Forty years of experience working with Native Americans go into Professor Rodney Frey’s new book “Carry Forth the Stories: An Ethnographer’s Journey Into Native Oral Tradition.”
Bookpeople of Moscow will host a reading of Frey’s book along with a question and answer session at 7 p.m. Thursday at the downtown location.
Frey, a professor of ethnography at the University of Idaho, describes the book as an “ethnographic memoir.”
“It’s a lot about my own story, but it’s also about stories of others that have become part of my story,” Frey said.
Frey’s story includes two bouts with cancer, a childhood in the diverse city of Denver and a long journey with the Sun Dance — an indigenous religious ceremony he began taking part in at the age of 25.

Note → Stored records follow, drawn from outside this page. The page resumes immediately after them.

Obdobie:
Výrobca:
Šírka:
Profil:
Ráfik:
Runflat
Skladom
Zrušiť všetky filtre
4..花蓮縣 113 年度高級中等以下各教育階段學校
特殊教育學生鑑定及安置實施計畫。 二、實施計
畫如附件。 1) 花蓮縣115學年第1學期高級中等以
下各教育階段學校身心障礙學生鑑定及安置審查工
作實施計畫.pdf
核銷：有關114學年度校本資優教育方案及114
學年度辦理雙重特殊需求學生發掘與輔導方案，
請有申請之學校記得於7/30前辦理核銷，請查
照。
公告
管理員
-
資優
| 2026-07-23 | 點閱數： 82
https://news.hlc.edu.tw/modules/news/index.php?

Frey said he wrote his four other books with the collaboration of Native Americans and the focus of those books was to describe their cultures. Frey said this is the first time he is “standing back” and reflecting on the teachings elders have shared with him. Major themes include empathy, the power of storytelling, the protocol for working with other cultures and resolving seemingly “mutually exclusive” topics like science and religion, Frey said.
“There’s lessons that elders that offer that will affect all of us,” he said. “This isn’t just a book about me. It’s not just a book about (the) indigenous. This is a book about lessons from the indigenous for all of us.”
One lesson Frey said particularly impacted him came from Tom Yellowtail, an elder in Colorado. Yellowtail, Frey said, saw the world as a medicine or wagon wheel with different spokes, each of which represented a different culture, group or religion.
“They’re all distinct,” Frey said about the spokes. “They all have their own histories, their own languages, but they’re all equal. That wheel would not turn very well if some spokes were longer than the others or some spokes were eliminated.”
This mindset leaks its way into the way Frey teaches his classes at the university. Since he teaches about indigenous people, Frey said he thinks it is appropriate to also teach in a way similar to that indigenous people have taught for centuries.
“There’s a relationship between what we teach — the content — and how we teach it — the pedagogy, the methodology,” Frey said. “And if we use Western, Euro-American techniques of teaching about the indigenous, we undermine the stories we want to tell. We undermine the indigenous.”
He said “Carry Forth the Stories,” actually began as a course packet for his classes about 10 years ago, and evolved into the full book it is now over the past couple years. After December, Frey will retire from the university, he said. And though he taught and learned many things during his time as a professor, it is still Yellowtail’s lesson that sticks out.
“Most important, I think in our human lives, is empathy and compassion for each other,” Frey said.